## What the task asks
Beginning with the line that contains "Rafael Ramírez no" and ending with the last line of the data, convert each line into an entry of a numbered list, omitting blank lines. Leave the pictures out of the answer.

## Given entries
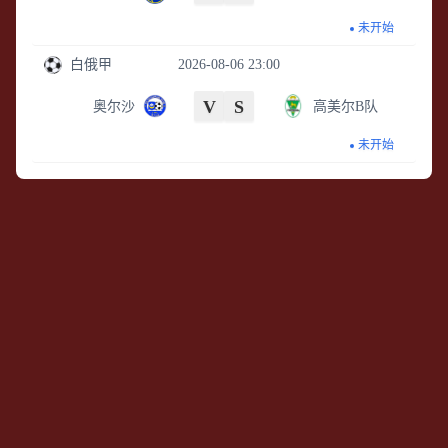
未开始
白俄甲
2026-08-06 23:00
V
S
奥尔沙
高美尔B队
未开始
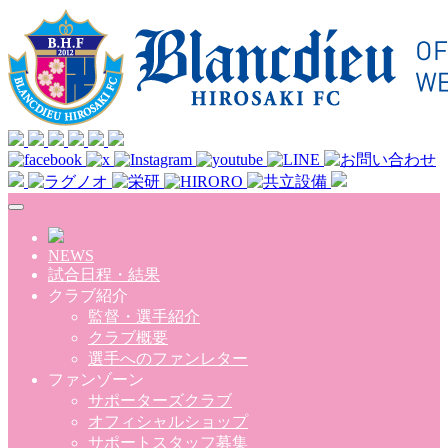
Skip to main content
NEWS
試合日程・結果
クラブ紹介
監督・選手紹介
クラブ概要
選手へのファンレター
ファンゾーン
サポーターズクラブ
オフィシャルショップ
サポートスタッフ募集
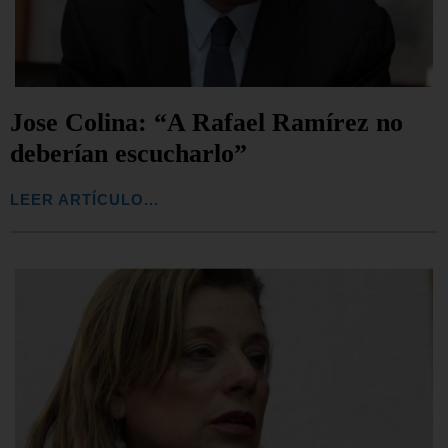
Jose Colina: “A Rafael Ramírez no
deberían escucharlo”
LEER ARTÍCULO...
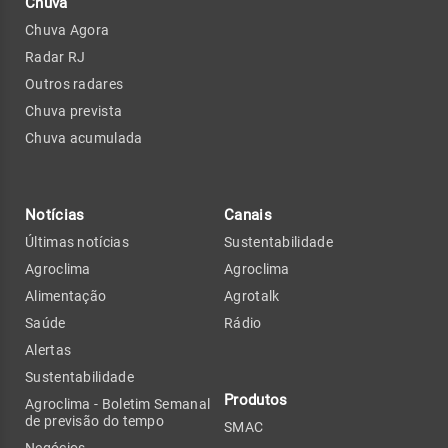
Chuva
Chuva Agora
Radar RJ
Outros radares
Chuva prevista
Chuva acumulada
Notícias
Canais
Últimas notícias
Sustentabilidade
Agroclima
Agroclima
Alimentação
Agrotalk
Saúde
Rádio
Alertas
Sustentabilidade
Produtos
Agroclima - Boletim Semanal
de previsão do tempo
SMAC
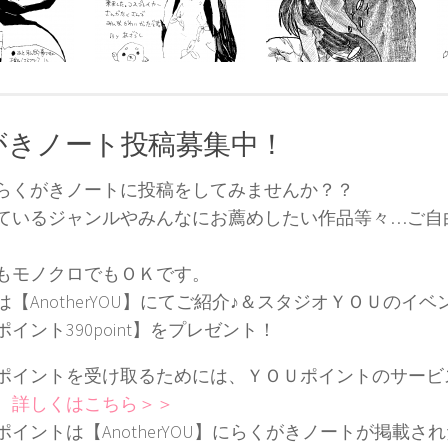
がきノート投稿募集中！
らくがきノートに投稿をしてみませんか？？
ているジャンルやみんなにお薦めしたい作品等々…ご自
もモノクロでもＯＫです。
は【AnotherYOU】にてご紹介♪＆スタジオＹＯＵのイ
イント390point】をプレゼント！
ポイントを受け取るためには、ＹＯＵポイントのサービ
。
詳しくはこちら＞＞
ポイントは【AnotherYOU】にらくがきノートが掲載さ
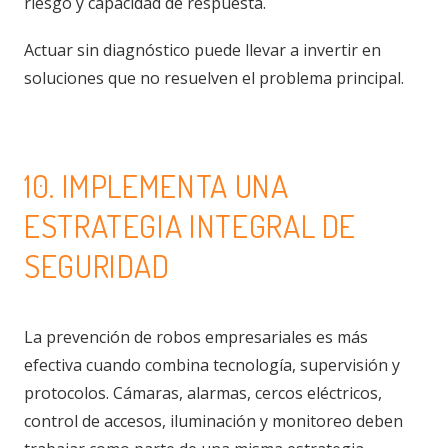
riesgo y capacidad de respuesta.
Actuar sin diagnóstico puede llevar a invertir en
soluciones que no resuelven el problema principal.
10. IMPLEMENTA UNA
ESTRATEGIA INTEGRAL DE
SEGURIDAD
La prevención de robos empresariales es más
efectiva cuando combina tecnología, supervisión y
protocolos. Cámaras, alarmas, cercos eléctricos,
control de accesos, iluminación y monitoreo deben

## Response
1. Jose Colina: “A Rafael Ramírez no
2. deberían escucharlo”
3. LEER ARTÍCULO...
4. Chuva
5. Chuva Agora
6. Radar RJ
7. Outros radares
8. Chuva prevista
9. Chuva acumulada
10. Notícias
11. Canais
12. Últimas notícias
13. Sustentabilidade
14. Agroclima
15. Agroclima
16. Alimentação
17. Agrotalk
18. Saúde
19. Rádio
20. Alertas
21. Sustentabilidade
22. Produtos
23. Agroclima - Boletim Semanal
24. de previsão do tempo
25. SMAC
26. がきノート投稿募集中！
27. らくがきノートに投稿をしてみませんか？？
28. ているジャンルやみんなにお薦めしたい作品等々…ご自
29. もモノクロでもＯＫです。
30. は【AnotherYOU】にてご紹介♪＆スタジオＹＯＵのイ
31. イント390point】をプレゼント！
32. ポイントを受け取るためには、ＹＯＵポイントのサービ
33. 。
34. 詳しくはこちら＞＞
35. ポイントは【AnotherYOU】にらくがきノートが掲載さ
36. riesgo y capacidad de respuesta.
37. Actuar sin diagnóstico puede llevar a invertir en
38. soluciones que no resuelven el problema principal.
39. 10. IMPLEMENTA UNA
40. ESTRATEGIA INTEGRAL DE
41. SEGURIDAD
42. La prevención de robos empresariales es más
43. efectiva cuando combina tecnología, supervisión y
44. protocolos. Cámaras, alarmas, cercos eléctricos,
45. control de accesos, iluminación y monitoreo deben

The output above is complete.